Exercise: Would you retype, word for word, the line with "List each element's" and each line after it to the end of the entries below, leaving the pictures out?

(Records from a data source)
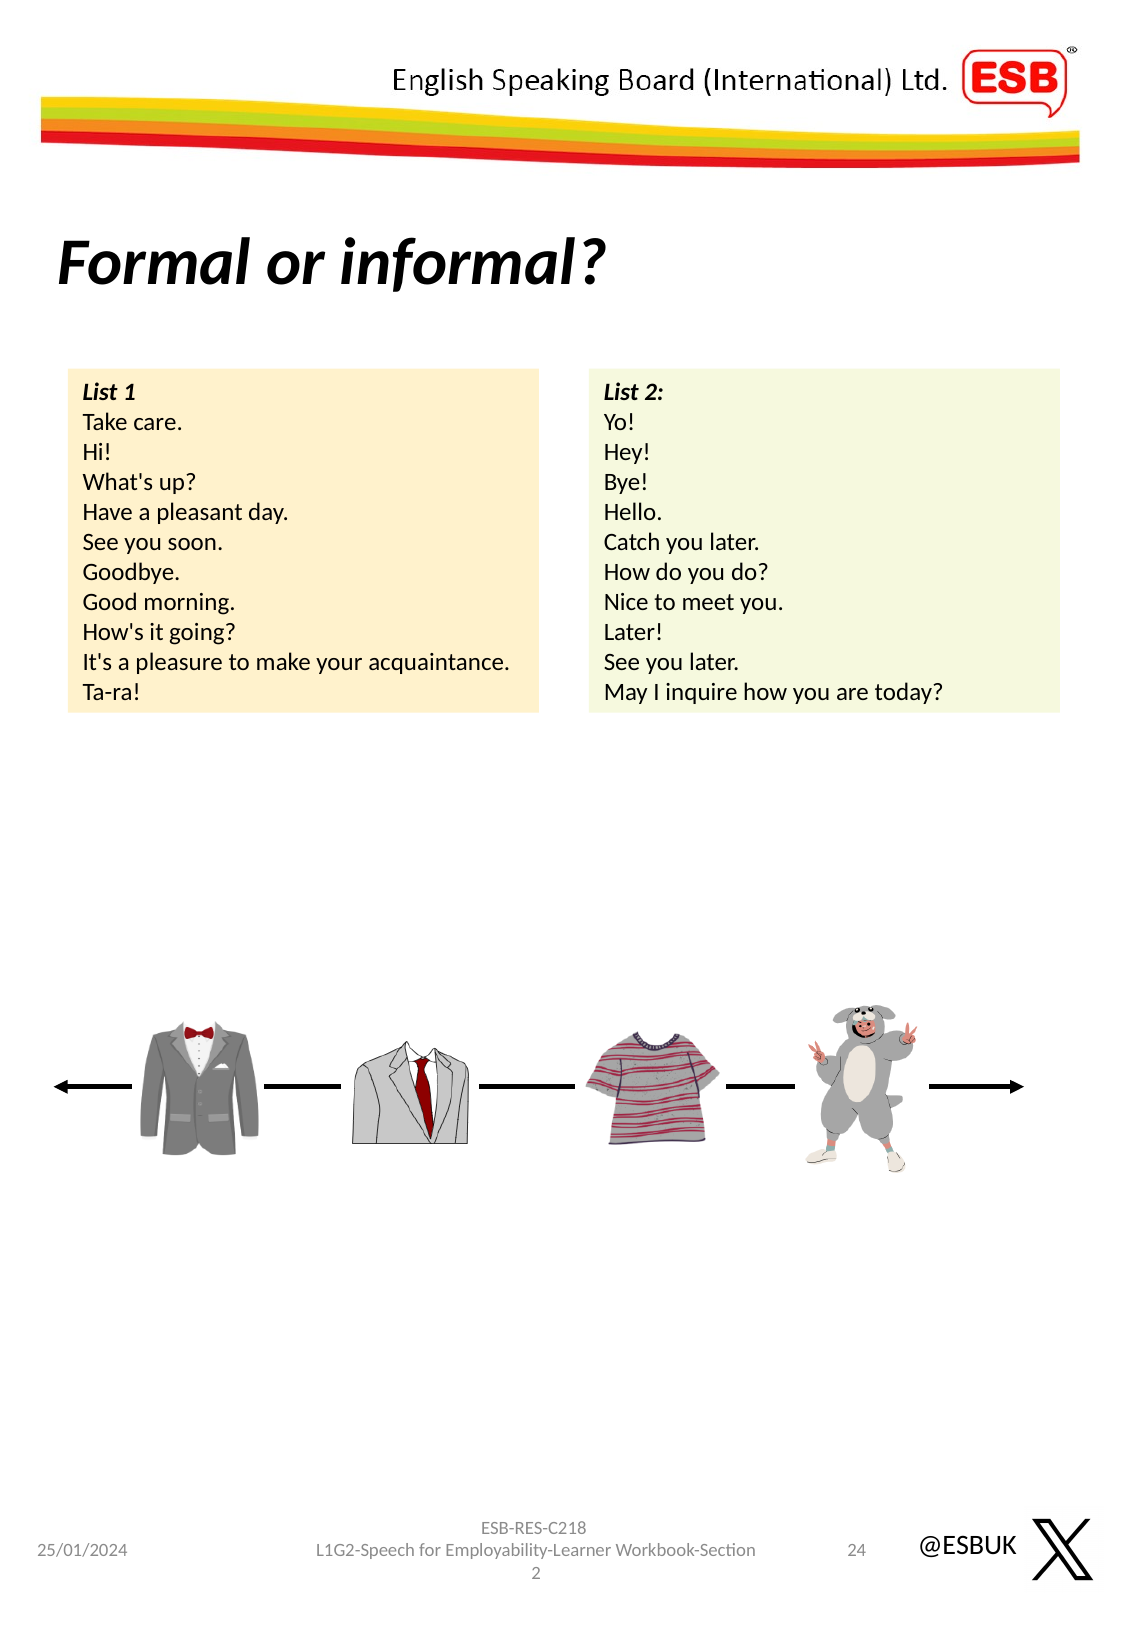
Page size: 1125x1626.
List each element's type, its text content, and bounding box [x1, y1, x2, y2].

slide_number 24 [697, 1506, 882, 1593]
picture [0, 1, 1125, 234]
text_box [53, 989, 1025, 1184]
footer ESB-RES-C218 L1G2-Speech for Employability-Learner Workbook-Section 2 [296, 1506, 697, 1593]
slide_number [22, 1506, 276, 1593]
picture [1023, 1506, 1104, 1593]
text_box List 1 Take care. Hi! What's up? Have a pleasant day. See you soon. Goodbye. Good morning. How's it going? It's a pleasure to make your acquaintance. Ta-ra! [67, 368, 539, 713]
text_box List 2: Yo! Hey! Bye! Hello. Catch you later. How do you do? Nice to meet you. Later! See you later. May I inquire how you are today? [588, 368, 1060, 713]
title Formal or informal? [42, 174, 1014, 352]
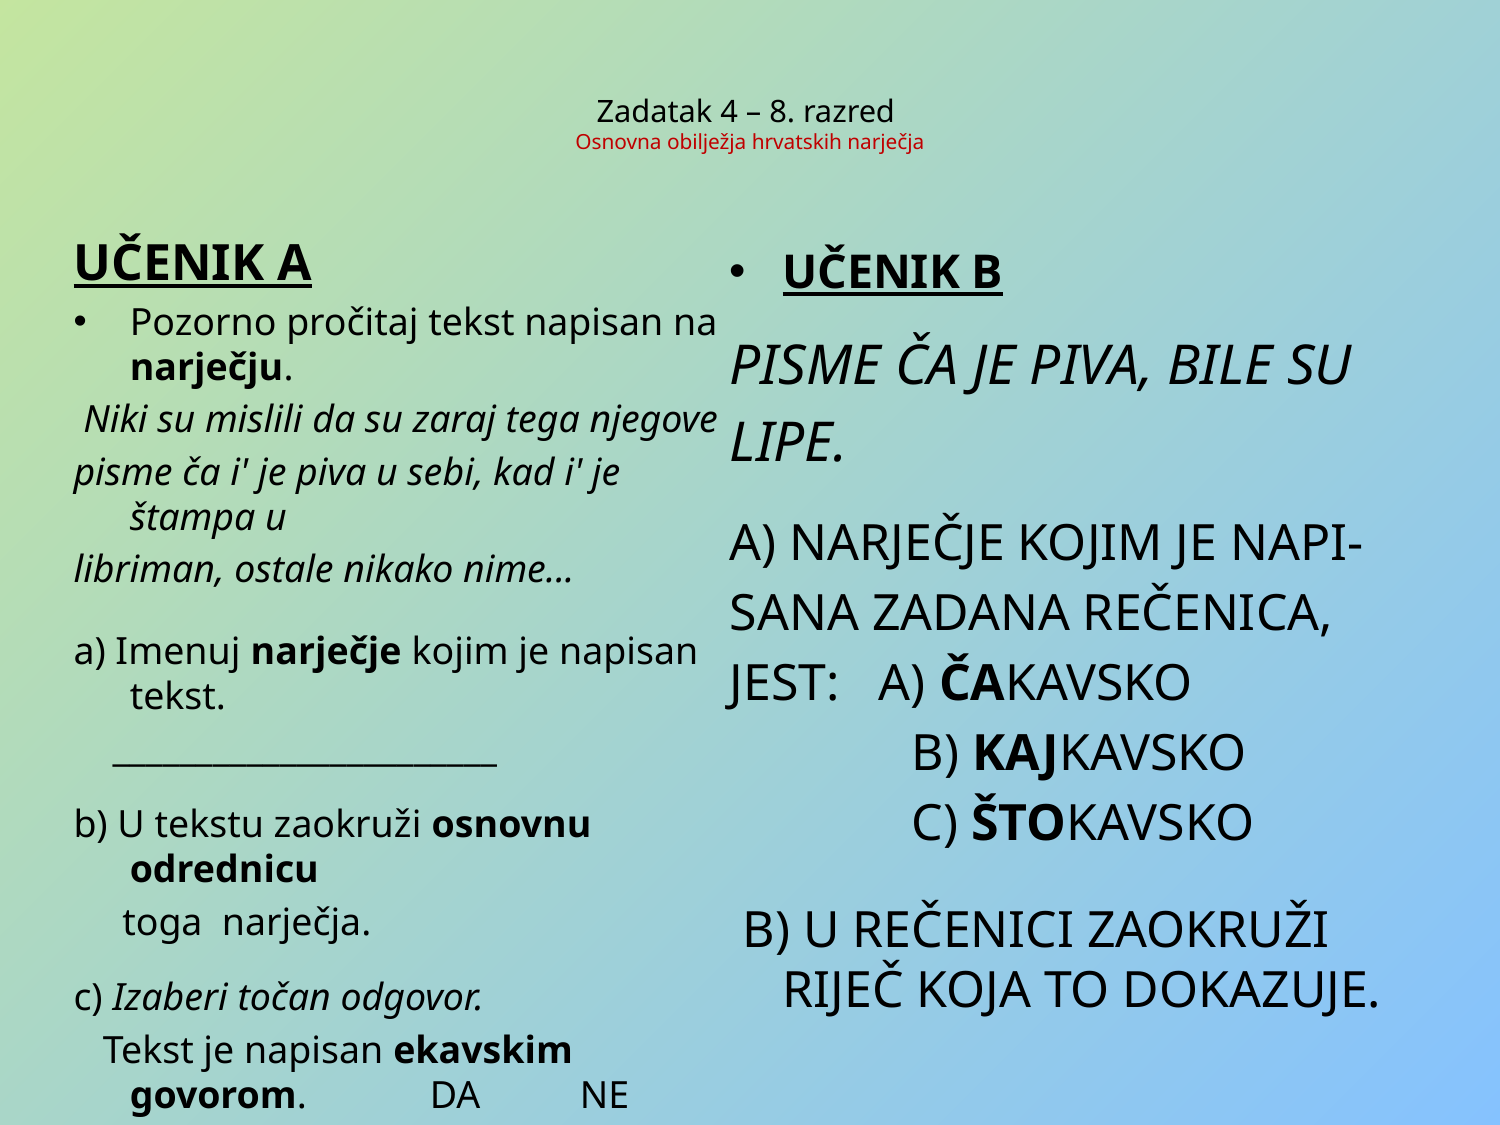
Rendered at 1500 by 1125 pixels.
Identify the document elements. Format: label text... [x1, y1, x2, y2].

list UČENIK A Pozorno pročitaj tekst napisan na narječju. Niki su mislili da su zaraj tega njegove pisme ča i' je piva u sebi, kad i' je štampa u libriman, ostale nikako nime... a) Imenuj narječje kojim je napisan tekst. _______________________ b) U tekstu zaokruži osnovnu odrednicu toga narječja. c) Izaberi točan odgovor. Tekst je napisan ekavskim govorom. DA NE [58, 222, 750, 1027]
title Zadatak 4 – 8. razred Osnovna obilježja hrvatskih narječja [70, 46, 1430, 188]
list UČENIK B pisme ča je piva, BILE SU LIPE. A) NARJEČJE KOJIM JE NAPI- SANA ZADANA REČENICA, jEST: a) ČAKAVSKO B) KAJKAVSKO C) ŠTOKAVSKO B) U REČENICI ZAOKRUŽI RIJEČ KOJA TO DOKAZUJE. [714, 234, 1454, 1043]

Answer area:
List each element's type, its text content, and bounding box [x1, y1, x2, y2].

slide_number 24 [697, 1506, 882, 1593]
picture [0, 1, 1125, 234]
text_box [53, 989, 1025, 1184]
footer ESB-RES-C218 L1G2-Speech for Employability-Learner Workbook-Section 2 [296, 1506, 697, 1593]
slide_number [22, 1506, 276, 1593]
picture [1023, 1506, 1104, 1593]
text_box List 1 Take care. Hi! What's up? Have a pleasant day. See you soon. Goodbye. Good morning. How's it going? It's a pleasure to make your acquaintance. Ta-ra! [67, 368, 539, 713]
text_box List 2: Yo! Hey! Bye! Hello. Catch you later. How do you do? Nice to meet you. Later! See you later. May I inquire how you are today? [588, 368, 1060, 713]
title Formal or informal? [42, 174, 1014, 352]
Rendered at 1500 by 1125 pixels.
Identify the document elements. Format: label text... [x1, y1, x2, y2].

list UČENIK A Pozorno pročitaj tekst napisan na narječju. Niki su mislili da su zaraj tega njegove pisme ča i' je piva u sebi, kad i' je štampa u libriman, ostale nikako nime... a) Imenuj narječje kojim je napisan tekst. _______________________ b) U tekstu zaokruži osnovnu odrednicu toga narječja. c) Izaberi točan odgovor. Tekst je napisan ekavskim govorom. DA NE [58, 222, 750, 1027]
title Zadatak 4 – 8. razred Osnovna obilježja hrvatskih narječja [70, 46, 1430, 188]
list UČENIK B pisme ča je piva, BILE SU LIPE. A) NARJEČJE KOJIM JE NAPI- SANA ZADANA REČENICA, jEST: a) ČAKAVSKO B) KAJKAVSKO C) ŠTOKAVSKO B) U REČENICI ZAOKRUŽI RIJEČ KOJA TO DOKAZUJE. [714, 234, 1454, 1043]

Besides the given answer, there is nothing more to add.